# cub cadet with V8



## petervanhal (Mar 6, 2011)

My chevy powered cub cadet is ready for pulling, it weighs in at 1500 bls.


----------



## Hoodoo Valley (Nov 14, 2006)

That's sick! How about some pictures Peter?


----------



## pogobill (Jan 31, 2012)

Is that the one you had last year, or have you a new one or made some changes? If it's the one I think it is, it's a wild looking beast. Throw some pictures up for us!
Cheers


----------



## Ken N Tx (Sep 20, 2003)

petervanhal said:


> My chevy powered cub cadet is ready for pulling, it weighs in at 1500 bls.

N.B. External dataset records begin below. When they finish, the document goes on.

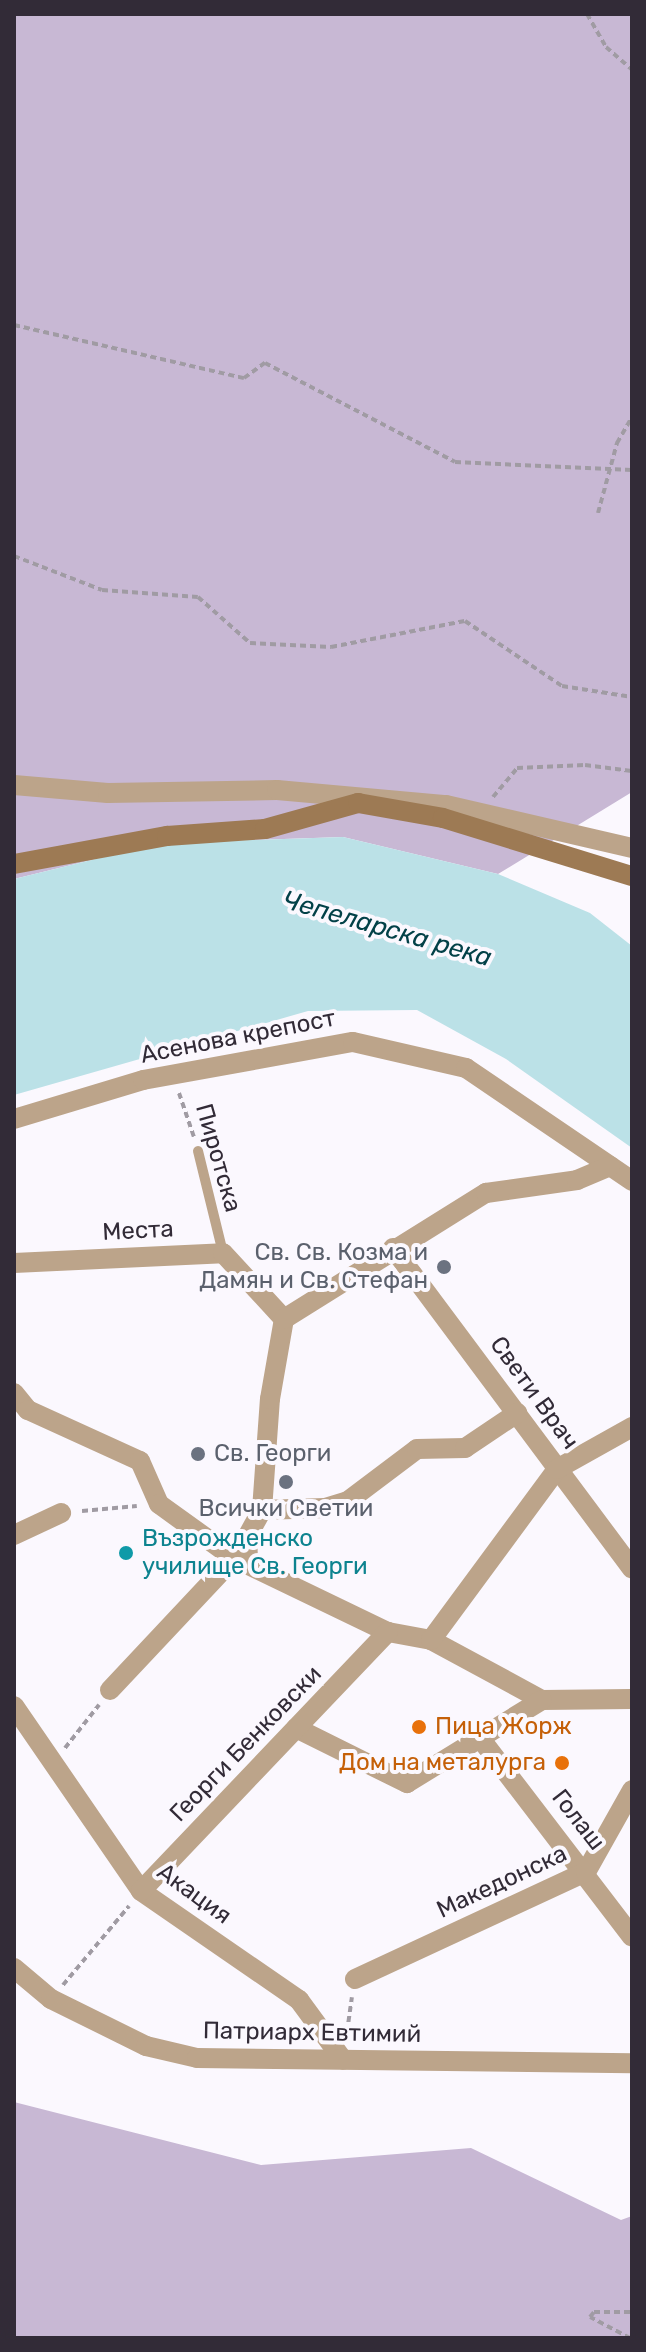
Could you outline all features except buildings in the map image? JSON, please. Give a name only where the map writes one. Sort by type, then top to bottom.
[{"type":"main road","points":[[14,864],[167,836],[265,829],[358,803],[443,818],[632,876]]},
{"type":"street","points":[[14,785],[108,793],[277,790],[482,811],[632,848]]},
{"type":"street","name":"Асенова крепост","points":[[14,1119],[173,1075],[353,1042],[466,1068],[632,1181]]},
{"type":"street","points":[[110,1690],[241,1560],[247,1537],[262,1510],[270,1399],[284,1319],[393,1248],[486,1193],[577,1180],[610,1166]]},
{"type":"street","name":"Свети Врач","points":[[393,1248],[632,1569]]},
{"type":"street","points":[[223,1253],[284,1319]]},
{"type":"street","name":"Места","points":[[14,1263],[223,1253]]},
{"type":"street","points":[[14,1393],[28,1410],[140,1461],[159,1504],[241,1560],[388,1632],[431,1640],[542,1700],[632,1699]]},
{"type":"street","points":[[262,1510],[325,1508],[348,1501],[417,1449],[465,1448],[517,1413]]},
{"type":"street","points":[[431,1640],[557,1469],[632,1427]]},
{"type":"street","points":[[14,1535],[61,1513]]},
{"type":"street","name":"Георги Бенковски","points":[[141,1891],[388,1632]]},
{"type":"street","points":[[296,1728],[407,1783],[542,1700]]},
{"type":"street","name":"Акация","points":[[14,1706],[141,1891],[299,2000],[343,2060]]},
{"type":"street","name":"Голаш","points":[[480,1738],[586,1872],[632,1937]]},
{"type":"street","name":"Македонска","points":[[355,1979],[586,1872],[632,1790]]},
{"type":"street","name":"Патриарх Евтимий","points":[[14,1968],[51,1999],[146,2046],[197,2058],[632,2063]]},
{"type":"lane","name":"Пиротска","points":[[198,1151],[223,1253]]},
{"type":"path","points":[[587,14],[606,47],[632,70]]},
{"type":"path","points":[[14,325],[244,378],[265,363],[455,462],[612,473],[632,470]]},
{"type":"path","points":[[598,513],[612,473],[617,443],[632,417]]},
{"type":"path","points":[[14,556],[102,590],[198,597],[250,643],[331,647],[465,621],[562,686],[632,697]]},
{"type":"path","points":[[482,811],[517,768],[585,765],[632,771]]},
{"type":"path","name":"Пиротска","points":[[173,1075],[198,1151]]},
{"type":"path","points":[[61,1513],[119,1507]]},
{"type":"path","points":[[54,1764],[110,1690]]},
{"type":"path","points":[[51,1999],[141,1891]]},
{"type":"path","points":[[343,2060],[355,1979]]},
{"type":"path","points":[[630,2338],[590,2317],[594,2312],[632,2312]]},
{"type":"shaded area","points":[[14,14],[632,14],[632,792],[498,874],[343,837],[161,843],[14,879]]},
{"type":"shaded area","points":[[14,2102],[261,2165],[471,2148],[621,2220],[632,2216],[632,2338],[14,2338]]},
{"type":"water","name":"Чепеларска река","points":[[343,837],[498,874],[590,913],[632,946],[632,1148],[506,1059],[417,1010],[308,1011],[14,1095],[14,879],[161,843]]},
{"type":"place","name":"Св. Св. Козма и Дамян и Св. Стефан","points":[[444,1267]]},
{"type":"place","name":"Св. Георги","points":[[198,1454]]},
{"type":"place","name":"Всички Светии","points":[[286,1482]]},
{"type":"place","name":"Възрожденско училище Св. Георги","points":[[126,1553]]},
{"type":"place","name":"Пица Жорж","points":[[419,1727]]},
{"type":"place","name":"Дом на металурга","points":[[562,1763]]}]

We want more info!!!!! edro:


----------



## petervanhal (Mar 6, 2011)

*my pulling tractor*

I biuld my cub cadet tractor last year made the frame 39 inches longer and wider in the middle to make room to install a 1967 chevy 283 also had to put it in backwords so it would run in the right direction, that was a big job biulding a clutch driver .
I am very happy the way it pulls took first place in the 1600 lbs. class.

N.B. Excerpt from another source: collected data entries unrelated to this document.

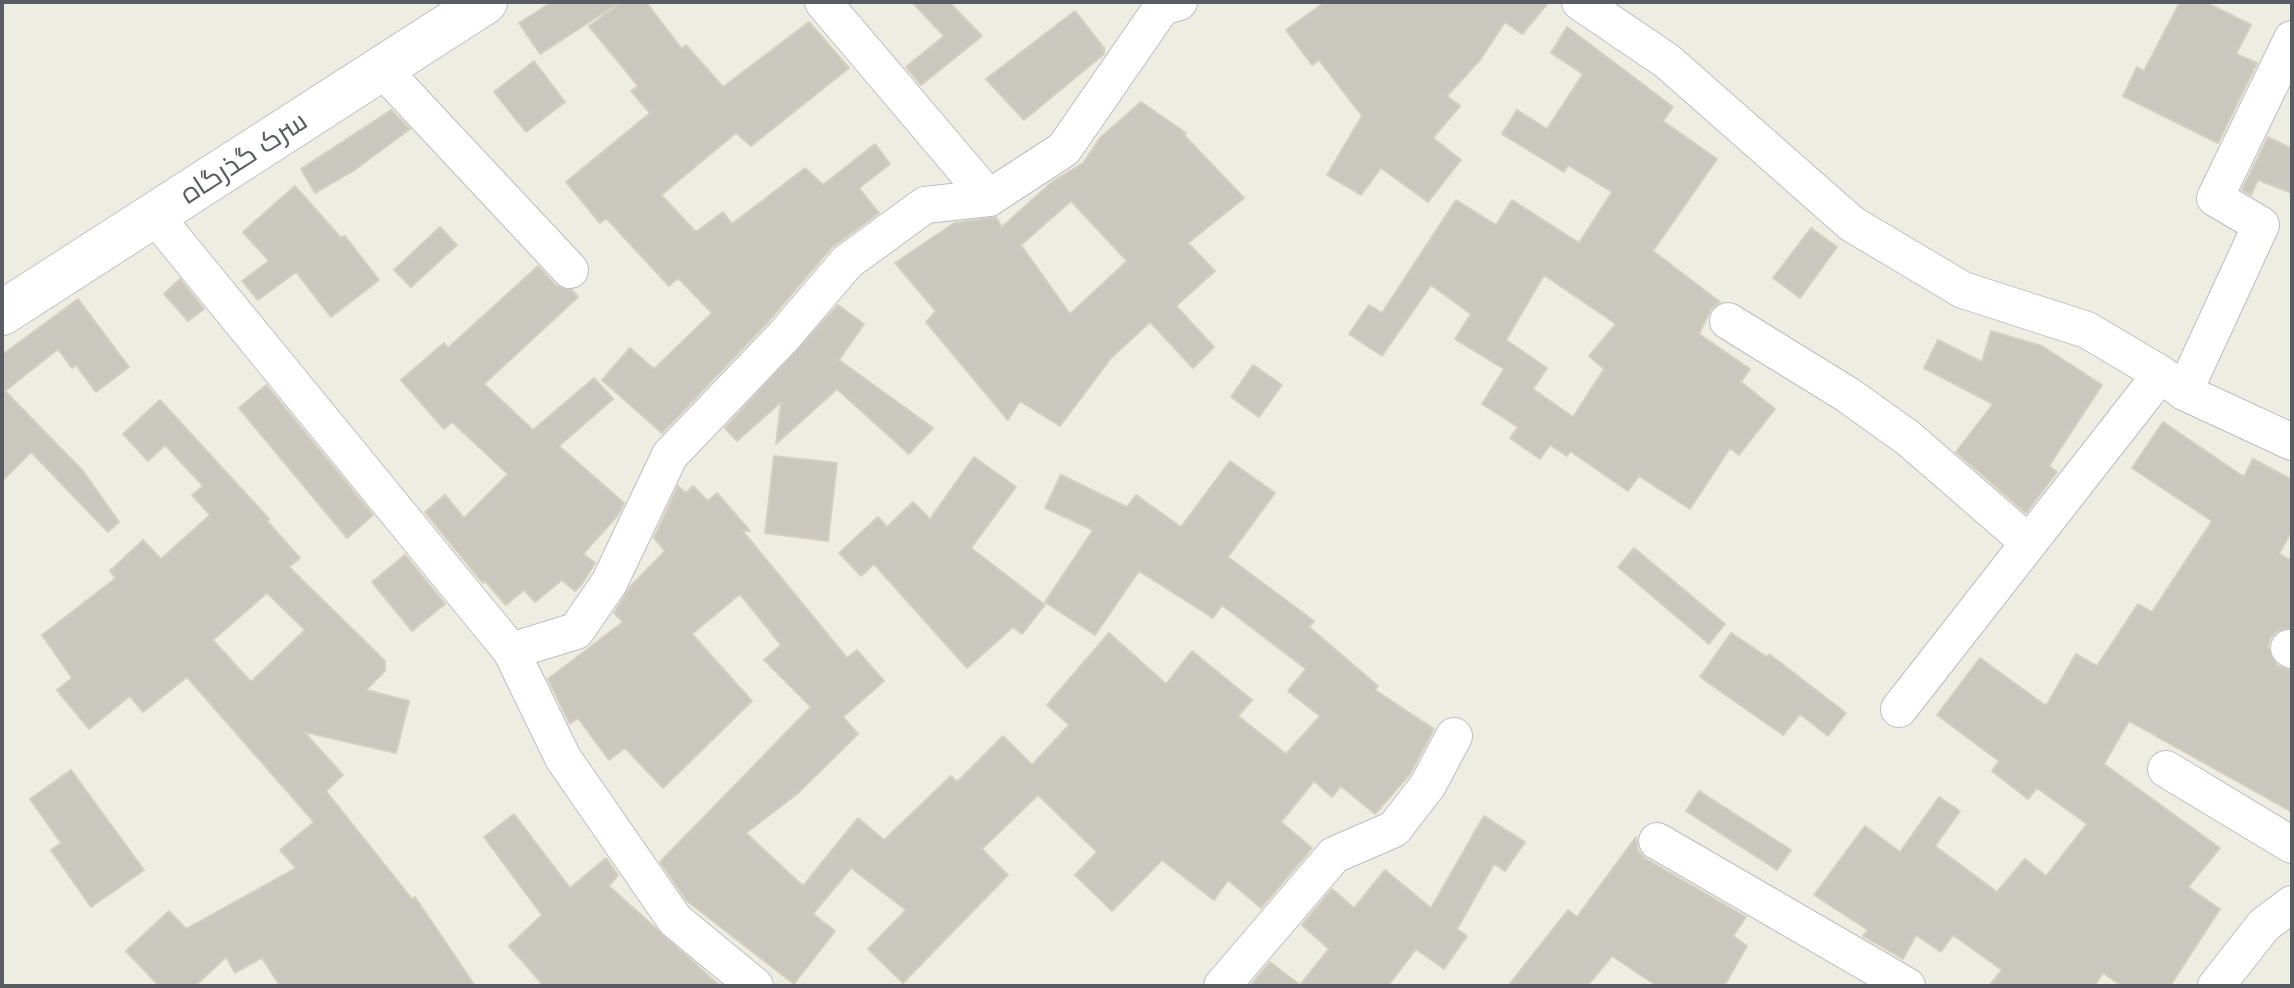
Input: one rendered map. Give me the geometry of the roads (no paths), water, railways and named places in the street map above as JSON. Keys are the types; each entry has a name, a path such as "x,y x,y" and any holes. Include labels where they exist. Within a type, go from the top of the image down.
{"street":[{"name":"سرک گذرگاه","path":"2,313 485,2"},
{"path":"823,2 989,198"},
{"path":"511,651 576,631 609,583 670,455 784,336 847,262 925,205 989,198 1064,149 1162,7 1179,2"},
{"path":"1580,2 1667,61 1852,224 1963,290 2087,330 2172,383 2292,442"},
{"path":"1899,709 2029,543 2172,383 2261,225 2215,198 2292,39"},
{"path":"382,69 570,270"},
{"path":"155,216 511,651 563,758 675,920 755,986"},
{"path":"1728,321 1848,395 1908,438 2029,543"},
{"path":"1222,986 1334,855 1394,829 1428,785 1454,736"},
{"path":"2166,769 2292,845"},
{"path":"1657,841 1907,986"},
{"path":"2216,986 2264,925 2292,904"}]}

I am now ready to look for a bike engine somewhere in the 650 cc with high rpms
to put in my other cub cadet i have hope to be able to run it next summer.


----------



## wjjones (May 28, 2010)

Nice job it looks like a mean little tractor.


----------



## petervanhal (Mar 6, 2011)

here are a few more pics. of my cub cadet


----------



## petervanhal (Mar 6, 2011)

wjjones said:


> Nice job it looks like a mean little tractor.


thank you.


----------



## Thomas (Nov 1, 2006)

SONOFGUN..now that's a beast.


----------



## 4SPEED (Nov 2, 2013)

Cool. Very cool. Any videos of it?


----------